_INSTRUCTION:_ All of the data, except its images, should be set down exactly as it appears.

(Beginning of DATA SECTION)

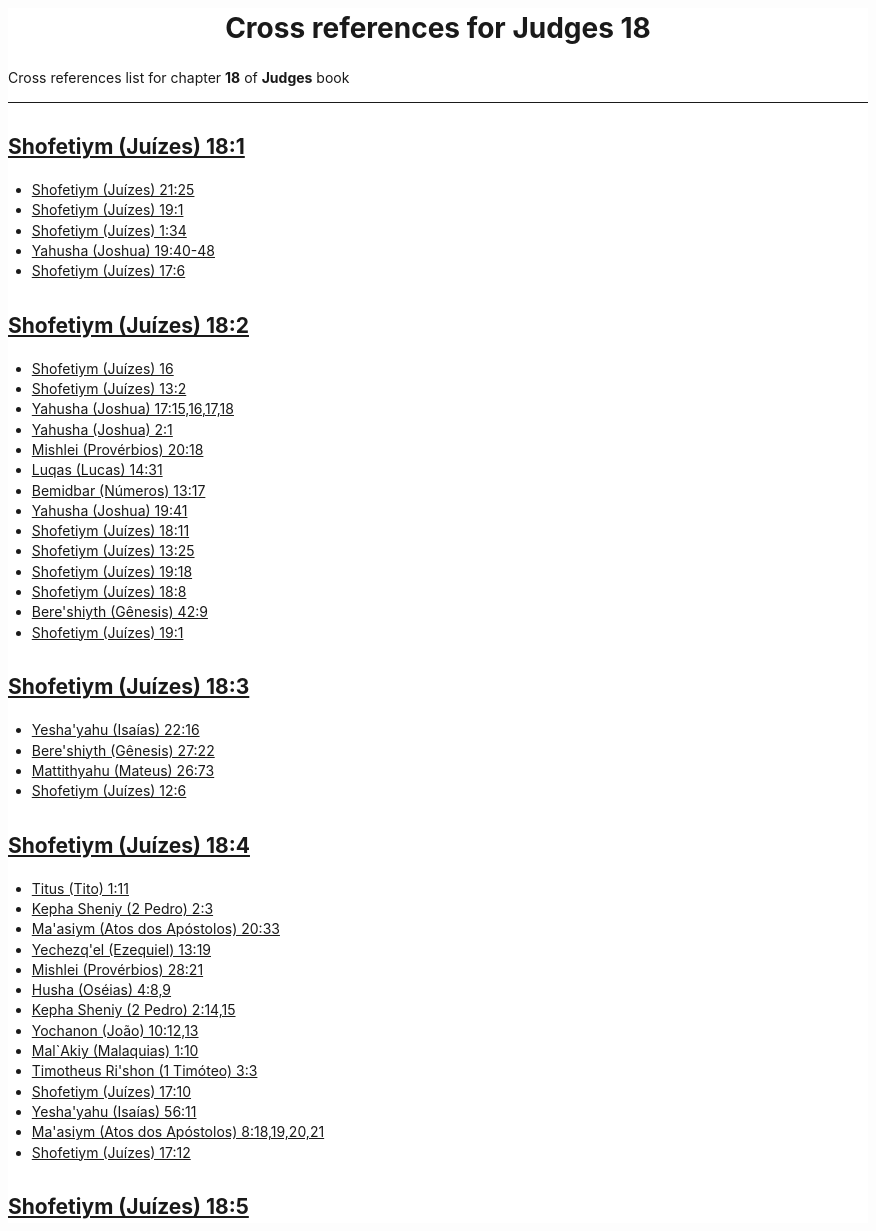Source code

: <div align="center">

# Cross references for **Judges 18**
</div>

Cross references list for chapter **18** of **Judges** book

---

<h2 id="1"><a href="https://bible.ozzuu.com/pt_yah/Jdg/18#1" target="_blank">Shofetiym (Juízes) 18:1</a></h2>

- [Shofetiym (Juízes) 21:25](https://bible.ozzuu.com/pt_yah/Jdg/21#25)
- [Shofetiym (Juízes) 19:1](https://bible.ozzuu.com/pt_yah/Jdg/19#1)
- [Shofetiym (Juízes) 1:34](https://bible.ozzuu.com/pt_yah/Jdg/1#34)
- [Yahusha (Joshua) 19:40-48](https://bible.ozzuu.com/pt_yah/Jos/19#40)
- [Shofetiym (Juízes) 17:6](https://bible.ozzuu.com/pt_yah/Jdg/17#6)
<h2 id="2"><a href="https://bible.ozzuu.com/pt_yah/Jdg/18#2" target="_blank">Shofetiym (Juízes) 18:2</a></h2>

- [Shofetiym (Juízes) 16](https://bible.ozzuu.com/pt_yah/Jdg/16)
- [Shofetiym (Juízes) 13:2](https://bible.ozzuu.com/pt_yah/Jdg/13#2)
- [Yahusha (Joshua) 17:15,16,17,18](https://bible.ozzuu.com/pt_yah/Jos/17#15)
- [Yahusha (Joshua) 2:1](https://bible.ozzuu.com/pt_yah/Jos/2#1)
- [Mishlei (Provérbios) 20:18](https://bible.ozzuu.com/pt_yah/Pro/20#18)
- [Luqas (Lucas) 14:31](https://bible.ozzuu.com/pt_yah/Luk/14#31)
- [Bemidbar (Números) 13:17](https://bible.ozzuu.com/pt_yah/Num/13#17)
- [Yahusha (Joshua) 19:41](https://bible.ozzuu.com/pt_yah/Jos/19#41)
- [Shofetiym (Juízes) 18:11](https://bible.ozzuu.com/pt_yah/Jdg/18#11)
- [Shofetiym (Juízes) 13:25](https://bible.ozzuu.com/pt_yah/Jdg/13#25)
- [Shofetiym (Juízes) 19:18](https://bible.ozzuu.com/pt_yah/Jdg/19#18)
- [Shofetiym (Juízes) 18:8](https://bible.ozzuu.com/pt_yah/Jdg/18#8)
- [Bere'shiyth (Gênesis) 42:9](https://bible.ozzuu.com/pt_yah/Gen/42#9)
- [Shofetiym (Juízes) 19:1](https://bible.ozzuu.com/pt_yah/Jdg/19#1)
<h2 id="3"><a href="https://bible.ozzuu.com/pt_yah/Jdg/18#3" target="_blank">Shofetiym (Juízes) 18:3</a></h2>

- [Yesha'yahu (Isaías) 22:16](https://bible.ozzuu.com/pt_yah/Isa/22#16)
- [Bere'shiyth (Gênesis) 27:22](https://bible.ozzuu.com/pt_yah/Gen/27#22)
- [Mattithyahu (Mateus) 26:73](https://bible.ozzuu.com/pt_yah/Mat/26#73)
- [Shofetiym (Juízes) 12:6](https://bible.ozzuu.com/pt_yah/Jdg/12#6)
<h2 id="4"><a href="https://bible.ozzuu.com/pt_yah/Jdg/18#4" target="_blank">Shofetiym (Juízes) 18:4</a></h2>

- [Titus (Tito) 1:11](https://bible.ozzuu.com/pt_yah/Tit/1#11)
- [Kepha Sheniy (2 Pedro) 2:3](https://bible.ozzuu.com/pt_yah/2Pe/2#3)
- [Ma'asiym (Atos dos Apóstolos) 20:33](https://bible.ozzuu.com/pt_yah/Act/20#33)
- [Yechezq'el (Ezequiel) 13:19](https://bible.ozzuu.com/pt_yah/Eze/13#19)
- [Mishlei (Provérbios) 28:21](https://bible.ozzuu.com/pt_yah/Pro/28#21)
- [Husha (Oséias) 4:8,9](https://bible.ozzuu.com/pt_yah/Hos/4#8)
- [Kepha Sheniy (2 Pedro) 2:14,15](https://bible.ozzuu.com/pt_yah/2Pe/2#14)
- [Yochanon (João) 10:12,13](https://bible.ozzuu.com/pt_yah/Joh/10#12)
- [Mal`Akiy (Malaquias) 1:10](https://bible.ozzuu.com/pt_yah/Mal/1#10)
- [Timotheus Ri'shon (1 Timóteo) 3:3](https://bible.ozzuu.com/pt_yah/1Ti/3#3)
- [Shofetiym (Juízes) 17:10](https://bible.ozzuu.com/pt_yah/Jdg/17#10)
- [Yesha'yahu (Isaías) 56:11](https://bible.ozzuu.com/pt_yah/Isa/56#11)
- [Ma'asiym (Atos dos Apóstolos) 8:18,19,20,21](https://bible.ozzuu.com/pt_yah/Act/8#18)
- [Shofetiym (Juízes) 17:12](https://bible.ozzuu.com/pt_yah/Jdg/17#12)
<h2 id="5"><a href="https://bible.ozzuu.com/pt_yah/Jdg/18#5" target="_blank">Shofetiym (Juízes) 18:5</a></h2>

(End of DATA SECTION)

_YOUR RESPONSE:_
Source code

: <div align="center">

# Cross references for **Judges 18**
</div>

Cross references list for chapter **18** of **Judges** book

---

<h2 id="1"><a href="https://bible.ozzuu.com/pt_yah/Jdg/18#1" target="_blank">Shofetiym (Juízes) 18:1</a></h2>

- [Shofetiym (Juízes) 21:25](https://bible.ozzuu.com/pt_yah/Jdg/21#25)
- [Shofetiym (Juízes) 19:1](https://bible.ozzuu.com/pt_yah/Jdg/19#1)
- [Shofetiym (Juízes) 1:34](https://bible.ozzuu.com/pt_yah/Jdg/1#34)
- [Yahusha (Joshua) 19:40-48](https://bible.ozzuu.com/pt_yah/Jos/19#40)
- [Shofetiym (Juízes) 17:6](https://bible.ozzuu.com/pt_yah/Jdg/17#6)
<h2 id="2"><a href="https://bible.ozzuu.com/pt_yah/Jdg/18#2" target="_blank">Shofetiym (Juízes) 18:2</a></h2>

- [Shofetiym (Juízes) 16](https://bible.ozzuu.com/pt_yah/Jdg/16)
- [Shofetiym (Juízes) 13:2](https://bible.ozzuu.com/pt_yah/Jdg/13#2)
- [Yahusha (Joshua) 17:15,16,17,18](https://bible.ozzuu.com/pt_yah/Jos/17#15)
- [Yahusha (Joshua) 2:1](https://bible.ozzuu.com/pt_yah/Jos/2#1)
- [Mishlei (Provérbios) 20:18](https://bible.ozzuu.com/pt_yah/Pro/20#18)
- [Luqas (Lucas) 14:31](https://bible.ozzuu.com/pt_yah/Luk/14#31)
- [Bemidbar (Números) 13:17](https://bible.ozzuu.com/pt_yah/Num/13#17)
- [Yahusha (Joshua) 19:41](https://bible.ozzuu.com/pt_yah/Jos/19#41)
- [Shofetiym (Juízes) 18:11](https://bible.ozzuu.com/pt_yah/Jdg/18#11)
- [Shofetiym (Juízes) 13:25](https://bible.ozzuu.com/pt_yah/Jdg/13#25)
- [Shofetiym (Juízes) 19:18](https://bible.ozzuu.com/pt_yah/Jdg/19#18)
- [Shofetiym (Juízes) 18:8](https://bible.ozzuu.com/pt_yah/Jdg/18#8)
- [Bere'shiyth (Gênesis) 42:9](https://bible.ozzuu.com/pt_yah/Gen/42#9)
- [Shofetiym (Juízes) 19:1](https://bible.ozzuu.com/pt_yah/Jdg/19#1)
<h2 id="3"><a href="https://bible.ozzuu.com/pt_yah/Jdg/18#3" target="_blank">Shofetiym (Juízes) 18:3</a></h2>

- [Yesha'yahu (Isaías) 22:16](https://bible.ozzuu.com/pt_yah/Isa/22#16)
- [Bere'shiyth (Gênesis) 27:22](https://bible.ozzuu.com/pt_yah/Gen/27#22)
- [Mattithyahu (Mateus) 26:73](https://bible.ozzuu.com/pt_yah/Mat/26#73)
- [Shofetiym (Juízes) 12:6](https://bible.ozzuu.com/pt_yah/Jdg/12#6)
<h2 id="4"><a href="https://bible.ozzuu.com/pt_yah/Jdg/18#4" target="_blank">Shofetiym (Juízes) 18:4</a></h2>

- [Titus (Tito) 1:11](https://bible.ozzuu.com/pt_yah/Tit/1#11)
- [Kepha Sheniy (2 Pedro) 2:3](https://bible.ozzuu.com/pt_yah/2Pe/2#3)
- [Ma'asiym (Atos dos Apóstolos) 20:33](https://bible.ozzuu.com/pt_yah/Act/20#33)
- [Yechezq'el (Ezequiel) 13:19](https://bible.ozzuu.com/pt_yah/Eze/13#19)
- [Mishlei (Provérbios) 28:21](https://bible.ozzuu.com/pt_yah/Pro/28#21)
- [Husha (Oséias) 4:8,9](https://bible.ozzuu.com/pt_yah/Hos/4#8)
- [Kepha Sheniy (2 Pedro) 2:14,15](https://bible.ozzuu.com/pt_yah/2Pe/2#14)
- [Yochanon (João) 10:12,13](https://bible.ozzuu.com/pt_yah/Joh/10#12)
- [Mal`Akiy (Malaquias) 1:10](https://bible.ozzuu.com/pt_yah/Mal/1#10)
- [Timotheus Ri'shon (1 Timóteo) 3:3](https://bible.ozzuu.com/pt_yah/1Ti/3#3)
- [Shofetiym (Juízes) 17:10](https://bible.ozzuu.com/pt_yah/Jdg/17#10)
- [Yesha'yahu (Isaías) 56:11](https://bible.ozzuu.com/pt_yah/Isa/56#11)
- [Ma'asiym (Atos dos Apóstolos) 8:18,19,20,21](https://bible.ozzuu.com/pt_yah/Act/8#18)
- [Shofetiym (Juízes) 17:12](https://bible.ozzuu.com/pt_yah/Jdg/17#12)
<h2 id="5"><a href="https://bible.ozzuu.com/pt_yah/Jdg/18#5" target="_blank">Shofetiym (Juízes) 18:5</a></h2>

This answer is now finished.